> _REQUEST A_
The Trump discussion thread quotes an article. List every action against immigrants that the article says President Trump has taken over the past year.
> _REQUEST B_
In the Trump discussion thread, how many early childhood educators in the United States does the Migration Policy Institute count?

> _GIVEN TEXT_

******

192
   

monitoring Trump and relevant contemporary events

 
 
Lash
 
  -2  
Wed 7 Feb, 2018 08:47 am
@izzythepush,
Maybe the protesters should be arrested for libeling the NHS!
0 Replies
 
blatham
 
  2  
Wed 7 Feb, 2018 08:48 am
@maporsche,
I'm sure they did. Which is really quite a drag because... no seat warmers. And those seats are going to be cold.
Lash
 
  -2  
Wed 7 Feb, 2018 08:53 am
@blatham,
You’re intentionally lying about me because you cannot defend your opinions about the American Democrats from a progressive perspective.

So you lie.

‘Black hats and white hats’ righteous indignation always makes simplistic tribal cheerleaders feel so self-righteous. Hope it’s working for you. You obviously need it.

I’ll keep calling it as I see it.
revelette1
 
  4  
Wed 7 Feb, 2018 08:58 am
Quote:
Trump’s Attack on Immigrants Is Breaking the Backbone of America’s Child Care System

“If Congress pulls the Dream Act, I would lose seven staff members. It’s huge.”

—Nancy*

Nancy is the director of a rural Midwestern Head Start center. Like many people across the country, she is concerned about the fate of nearly 800,000 young immigrants protected under the Deferred Action for Childhood Arrivals (DACA) initiative. Nancy’s Head Start program employs seven teachers who are protected by DACA. She worries about how her program will continue to operate if she loses those teachers.

Over the past year, President Donald Trump has relentlessly targeted immigrants’ rights, rescinding DACA; ending the humanitarian Temporary Protected Status (TPS) program for countries such as El Salvador and Haiti; deporting long-time community members who are parents of U.S. citizens; taking aim at family reunification policies; turning his back on refugees; and making racist comments about immigrants’ countries of origin—to name only a few actions. In addition to instilling fear and uncertainty into immigrant communities across the country, these anti-immigrant actions are putting added strain on the early childhood workforce, a group that is largely comprised of immigrant women.**

Although President Trump promised to promote access to child care for families during his campaign, he has overlooked the fact that child care relies on early educators and that immigrants play an integral role in the nation’s early childhood workforce. Enacting policies that threaten the security and well-being of immigrants and their families directly undermines America’s child care system, representing yet another broken promise from the Trump administration.

Immigrants are the backbone of the early childhood workforce and the nation’s economy

According to the Migration Policy Institute, there are approximately 2 million early childhood educators in the United States, at least one-fifth of whom are immigrants. Immigrants are overrepresented in the informal child care industry and are more likely to work for private families or in home-based child care settings than in formal center-based settings. American families and the United States economy rely heavily on the important work of these women each day, as they educate and nurture millions of children while enabling parents to work. Without access to child care, families face significant barriers to economic security, and employers struggle to retain a productive workforce.

******

> _STUDY MATERIAL_
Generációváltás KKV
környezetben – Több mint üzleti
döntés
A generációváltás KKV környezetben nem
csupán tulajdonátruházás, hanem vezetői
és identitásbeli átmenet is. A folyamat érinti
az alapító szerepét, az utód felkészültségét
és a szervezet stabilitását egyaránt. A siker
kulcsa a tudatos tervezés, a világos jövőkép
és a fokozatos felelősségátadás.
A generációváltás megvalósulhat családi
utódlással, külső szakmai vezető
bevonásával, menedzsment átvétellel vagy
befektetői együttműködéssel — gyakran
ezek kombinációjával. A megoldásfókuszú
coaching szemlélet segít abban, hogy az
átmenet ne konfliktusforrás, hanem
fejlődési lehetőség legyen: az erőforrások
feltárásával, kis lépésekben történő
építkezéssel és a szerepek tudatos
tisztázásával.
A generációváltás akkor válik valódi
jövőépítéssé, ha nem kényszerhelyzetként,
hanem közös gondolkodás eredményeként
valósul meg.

******

> _OUTPUT A_
- Rescinding DACA
- Ending the humanitarian Temporary Protected Status (TPS) program for countries such as El Salvador and Haiti
- Deporting long-time community members who are parents of U.S. citizens
- Taking aim at family reunification policies
- Turning his back on refugees
- Making racist comments about immigrants' countries of origin

> _OUTPUT B_
About 2 million, and at least one-fifth of them are immigrants.